А такой список у школ Монтессори есть. Количество бывших учеников данной системы частных школ (где обучение завершается после восьмого класса), которые управляют крупнейшими компаниями в области высоких технологий, сегодня так велико, что этих выпускников стали называть «мафией Монтессори». В их число входят: основатель Википедии Джимми Уэйлс, создатель Amazon Джефф Безос, сооснователи Google Сергей Брин и Ларри Пейдж. (Бывший вице-президент Google Марисса Майер – а ныне генеральный директор и президент Yahoo! – говорит, что учеба Брина и Пейджа в школе Монтессори, даже после стольких лет, продолжает сохранять свое определяющее влияние. «Нельзя понять суть Google, если вы не знаете, что Ларри и Сергей были воспитанниками системы Монтессори, – отмечает Майер. – Они всегда спрашивают: “Почему это должно быть так, а не иначе?” Их мозги запрограммированы на это с детства».)

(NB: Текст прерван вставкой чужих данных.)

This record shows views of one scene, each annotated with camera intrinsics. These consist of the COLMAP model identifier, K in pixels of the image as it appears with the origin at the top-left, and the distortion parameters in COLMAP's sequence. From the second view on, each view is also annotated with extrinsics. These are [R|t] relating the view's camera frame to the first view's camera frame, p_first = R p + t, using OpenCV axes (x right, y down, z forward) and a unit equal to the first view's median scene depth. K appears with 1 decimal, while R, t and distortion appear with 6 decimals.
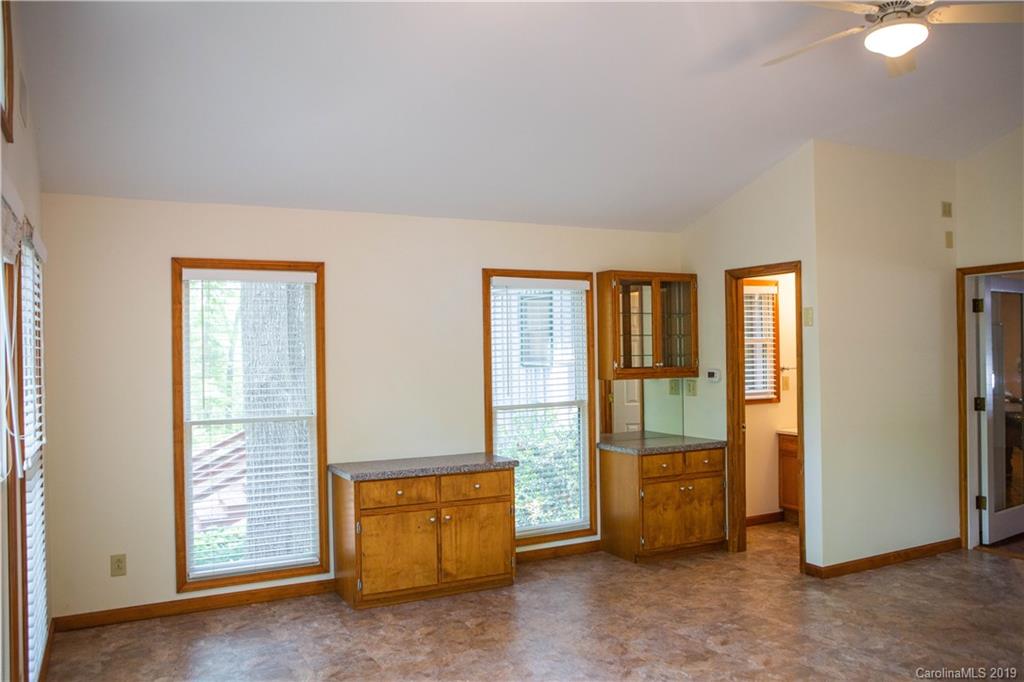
lens RADIAL K [[809.9, 0, 532.8], [0, 809.9, 353.0], [0, 0, 1]] dist [-0.063763, 0.039689]
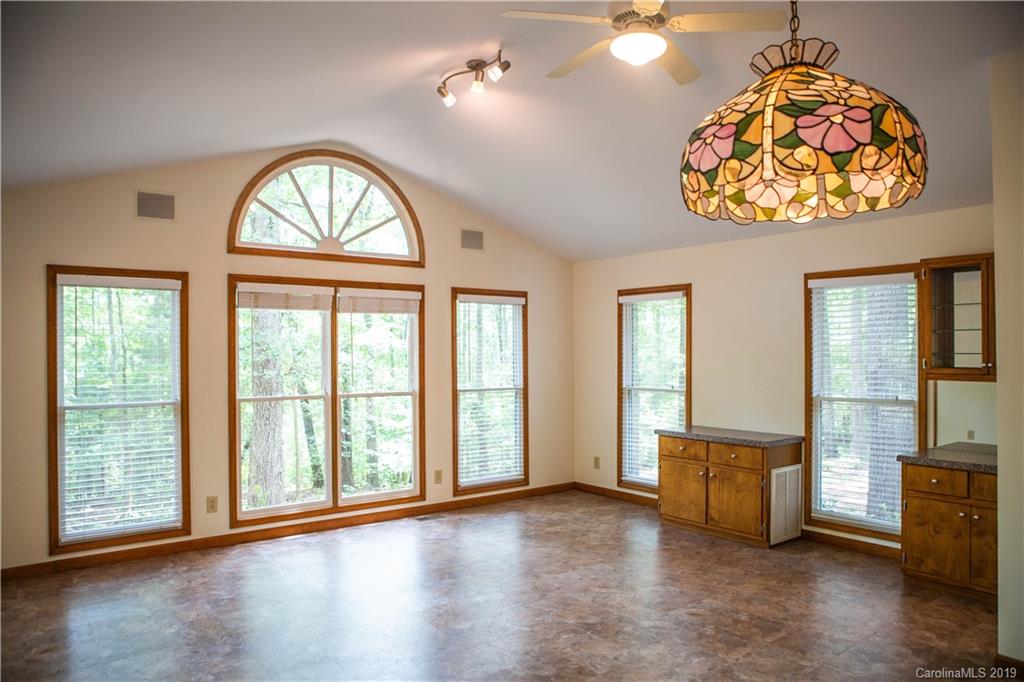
lens RADIAL K [[714.0, 0, 499.9], [0, 714.0, 343.6], [0, 0, 1]] dist [-0.093194, 0.060477]
pose [[0.143001, 0.006473, -0.989701, 0.935117], [-0.003714, 0.999975, 0.006004, -0.012235], [0.989716, 0.002817, 0.143021, 0.484798]]
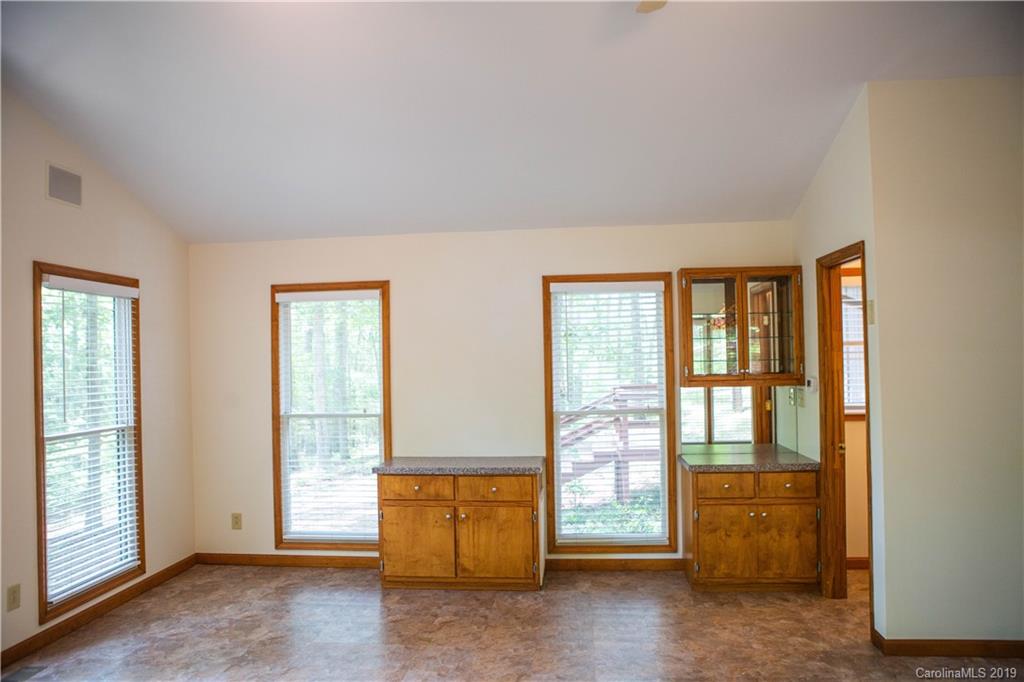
lens RADIAL K [[714.0, 0, 508.0], [0, 714.0, 346.0], [0, 0, 1]] dist [-0.093194, 0.060477]
pose [[0.828240, -0.011378, -0.560257, 0.448584], [0.005384, 0.999909, -0.012349, -0.005826], [0.560347, 0.007212, 0.828226, 0.255666]]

Почему билеты на хорошие и плохие фильмы стоят одинаково?
Работа над трудными вопросами, взятыми из реальной жизни, помогает учащимся понимать суть абстрактных концепций, отмечает профессор бизнес-школы Корнеллского университета Роберт Фрэнк. Вот почему Фрэнк просит своих студентов «ставить интересные вопросы, основанные на том, что они сами наблюдали или испытывали, а затем пытаться на них ответить, применяя базовые экономические принципы». Реальный пример: студент Петер Хлавичка спросил: «Почему билеты на популярные бродвейские спектакли продаются с надбавкой, в то время как билеты в кино стоят одинаково независимо от популярности фильма?» Согласно объяснению Хлавички, процитированному Фрэнком в газете New York Times, в отличие от бродвейских постановок, дополнительные копии популярного кинофильма можно тиражировать без особых затрат и показывать по нескольку раз в день на большом количестве экранов. Используя низкие цены, владельцы кинотеатров могут заполнить намного больше мест и получить намного больше дохода, чем в том случае, если бы они продавали дорогие билеты на ограниченное количество киносеансов.

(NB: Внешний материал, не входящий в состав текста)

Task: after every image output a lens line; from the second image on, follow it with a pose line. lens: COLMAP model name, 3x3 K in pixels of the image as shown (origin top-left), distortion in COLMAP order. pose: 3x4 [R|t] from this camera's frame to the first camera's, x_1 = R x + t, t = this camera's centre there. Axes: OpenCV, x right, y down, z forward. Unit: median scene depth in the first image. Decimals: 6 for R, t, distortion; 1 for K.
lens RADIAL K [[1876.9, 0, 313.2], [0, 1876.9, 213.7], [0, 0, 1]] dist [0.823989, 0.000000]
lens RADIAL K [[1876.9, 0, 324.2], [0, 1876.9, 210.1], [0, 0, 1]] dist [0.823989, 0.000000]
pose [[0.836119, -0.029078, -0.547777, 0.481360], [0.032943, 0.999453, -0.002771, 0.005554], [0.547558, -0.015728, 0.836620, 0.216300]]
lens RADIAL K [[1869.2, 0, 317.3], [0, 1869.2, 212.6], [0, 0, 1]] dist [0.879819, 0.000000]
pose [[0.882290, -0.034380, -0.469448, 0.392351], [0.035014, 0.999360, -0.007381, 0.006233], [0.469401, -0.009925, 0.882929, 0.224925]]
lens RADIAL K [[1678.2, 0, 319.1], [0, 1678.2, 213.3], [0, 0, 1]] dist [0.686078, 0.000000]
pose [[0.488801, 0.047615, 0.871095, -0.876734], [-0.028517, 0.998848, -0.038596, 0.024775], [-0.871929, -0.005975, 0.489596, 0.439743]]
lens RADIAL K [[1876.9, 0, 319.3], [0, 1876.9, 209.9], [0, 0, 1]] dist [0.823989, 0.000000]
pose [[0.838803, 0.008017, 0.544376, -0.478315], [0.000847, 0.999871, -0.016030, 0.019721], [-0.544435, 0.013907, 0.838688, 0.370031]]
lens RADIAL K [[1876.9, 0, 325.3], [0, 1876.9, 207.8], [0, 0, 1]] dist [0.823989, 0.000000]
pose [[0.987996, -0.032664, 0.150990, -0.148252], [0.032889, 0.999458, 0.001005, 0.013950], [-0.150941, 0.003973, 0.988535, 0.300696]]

Обучение по методике Монтессори могут позволить себе частные, дорогие, элитные школы, и о методе вопросов можно сказать то же самое. Публичных школ, где обучение строится на вопросах, очень мало. «На долю школ, предлагающих данный подход, приходится менее одного процента учреждений среднего образования», – отмечает Гоял.
В подавляющем большинстве школ учителям, желающим поощрять в учениках стремление спрашивать, приходится кое в чем нарушать инструкции – отступать от плана проведения урока и иногда вносить изменения в утвержденные тексты и учебные материалы. Дэн Мейер, учитель математики одной из средних школ Нью-Йорка, рассказал на одном из популярных мероприятий в формате TEDх историю о том, как ему пришлось разработать методы, побуждающие учеников задавать собственные вопросы и формулировать собственные проблемы.
Мейер отметил, что в ходе урока, посвященного решению типовой проблемы «Сколько времени потребуется, чтобы наполнить бассейн водой?», учителю приходится давать слишком много подсказок. Мейер решил «не делать этого, чтобы ученики были вынуждены находить их самостоятельно. Вместо того чтобы указывать, на чем следует акцентировать внимание, я вынуждал их самостоятельно определять, что важно для решения задачи».
Дэн Мейер начал с того, что значительно сократил текст учебных материалов и стал давать детям меньше информации, чтобы им приходилось больше спрашивать и думать. Затем у него родилась идея, которая работала еще лучше: он стал показывать классу видеозапись бассейна, который наполнялся водой. Но процесс тянулся так мучительно медленно, что ученики начинали смотреть на часы и закатывать глаза к потолку. В какой-то момент все они задавались вопросом: «Боже мой, сколько еще он будет наполняться?» Так они попадали в расставленную для них ловушку.